_Text under study:_
/---

SW: Do you think that there’s a special connection between eastern Kentucky and this specific kind of chili? Because I feel like everywhere I go, you know, some people will just say hot dog because they assume that the chili is going to be on it already. I am wondering if, in your experience, there is a special connection between chili and eastern Kentucky, or this part of Kentucky at least.

CS: 23:00Yeah. There's people been eating chili and making chili and homemade chili here for generations. They were making chili before there was ever a hot dog. And my mother makes chili and she is eighty-three years old. I have had people a hundred years old make me chili. So there’s lots of different family chili recipes in this area.

SW: Do you know why the connection between this place? Is it— I mean, I’m wondering if it’s a hearty, filling meal when it gets cold?

CS: It was easy to make. It was easy to make, you could let it cook half the day, and you could make a meal out of it. So that's the reason people eat it. And it was cheap.

SW: 24:00Do you know in your experience in the mines— I mean, I feel like it might be, ‘cause I have heard of how in West Virginia they have pepperoni rolls and the miners would take the pepperoni rolls. Did anybody take chili buns into the mines?

CS: No.

SW: I assume that would be kind of messy.

CS: No, they took potted meat, Vienna sausage, beanie-weenies and crackers, baloney sandwiches, ham sandwiches. That's usually what is taken into the mines.

SW: Do you remember being down there for the first time when you were four? Do you have any memories of that moment? Can you talk about that?

CS: [Laughs] 25:00[Laughs] Yeah, I was with my father and two other guys and probably worked in the mines fifty years at least in their lifetime. And they said, well, we’re going to teach you how to me a miner now, you gotta learn how to chew tobacco. They said all you gotta do is put it in your mouth, and when your mouth gets full, you spit. Well, that didn’t work out, and it made me sick. So that's the reason I remember. I was four.

SW: Did you get sick in the mine?

CS: I got sick.

SW: I can't even imagine.

CS: You’re four and you’re sick.

SW: With a mouthful of tobacco?

CS: Well they didn't give me a whole mouthful. I guess just give me just enough to make me sick. [Laughs]

SW: Did you ever do it again?

CS: 26:00No. No, I don't chew or smoke or anything like that.

SW: I imagine if you had that experience going into it, you probably wouldn't want to do it again.

CS. No.

\---

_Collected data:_
/---

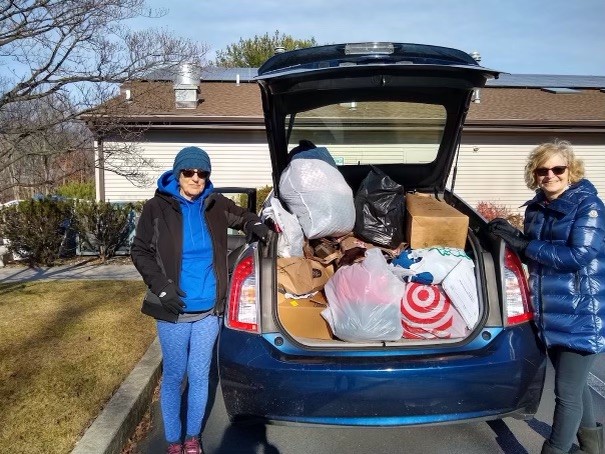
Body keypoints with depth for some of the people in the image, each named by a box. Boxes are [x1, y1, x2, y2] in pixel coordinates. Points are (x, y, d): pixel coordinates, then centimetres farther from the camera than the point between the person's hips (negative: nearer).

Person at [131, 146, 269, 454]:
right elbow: (139, 251, -2)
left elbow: (242, 216, 18)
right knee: (174, 376, 10)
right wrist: (160, 286, -14)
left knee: (200, 375, 14)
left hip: (208, 309, 3)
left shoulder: (216, 204, 0)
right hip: (173, 310, -2)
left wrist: (256, 226, -5)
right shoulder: (157, 207, -8)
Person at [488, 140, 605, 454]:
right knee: (575, 384, 23)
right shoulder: (535, 208, 7)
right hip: (550, 315, 7)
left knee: (567, 392, 1)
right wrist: (513, 238, -5)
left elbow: (578, 255, -24)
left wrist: (524, 244, -21)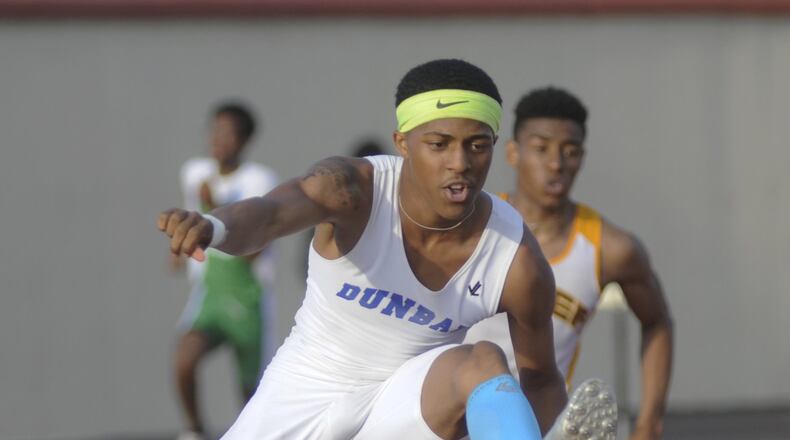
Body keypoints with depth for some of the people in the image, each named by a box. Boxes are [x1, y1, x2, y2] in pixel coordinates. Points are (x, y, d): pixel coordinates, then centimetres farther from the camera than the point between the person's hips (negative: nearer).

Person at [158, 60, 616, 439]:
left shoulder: (518, 262, -18)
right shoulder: (355, 188, -25)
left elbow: (540, 379, -3)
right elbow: (271, 213, -47)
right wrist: (216, 227, -71)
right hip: (301, 400, 0)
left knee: (482, 364, -30)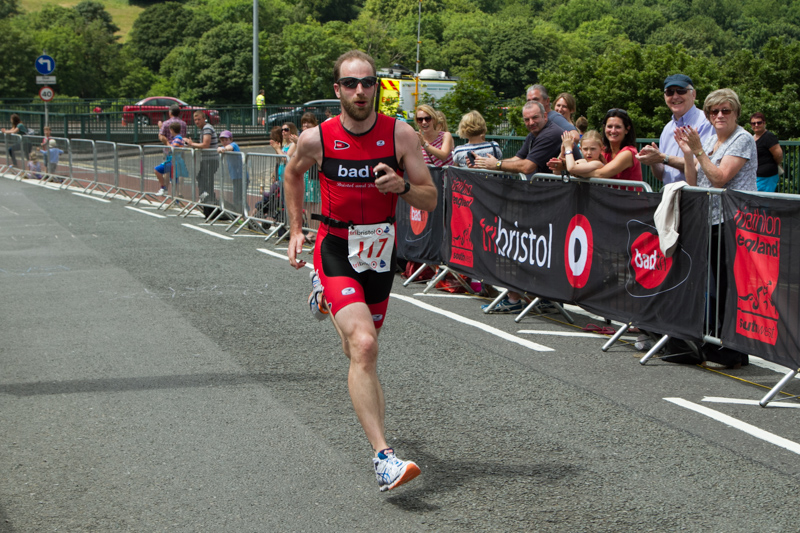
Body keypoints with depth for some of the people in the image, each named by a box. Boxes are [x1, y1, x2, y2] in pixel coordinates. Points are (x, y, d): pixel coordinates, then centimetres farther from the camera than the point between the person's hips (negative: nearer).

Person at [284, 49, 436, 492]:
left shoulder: (401, 135, -8)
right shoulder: (316, 138, -10)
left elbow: (430, 200, -4)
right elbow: (292, 175, 13)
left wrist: (401, 186, -24)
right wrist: (296, 231, 10)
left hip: (381, 251, 3)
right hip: (335, 249, -3)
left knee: (360, 345, 21)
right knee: (364, 346, -23)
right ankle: (383, 456, -26)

\---

_Parts of the exercise:_
[1] In the interview about chili and coal mining, how old does CS say his mother is?
[2] Reproduce the stretch of the interview from "SW: Do you know" through "it was cheap." word for word.

_Task answers:_
[1] Eighty-three years old.

[2]
SW: Do you know why the connection between this place? Is it— I mean, I’m wondering if it’s a hearty, filling meal when it gets cold?

CS: It was easy to make. It was easy to make, you could let it cook half the day, and you could make a meal out of it. So that's the reason people eat it. And it was cheap.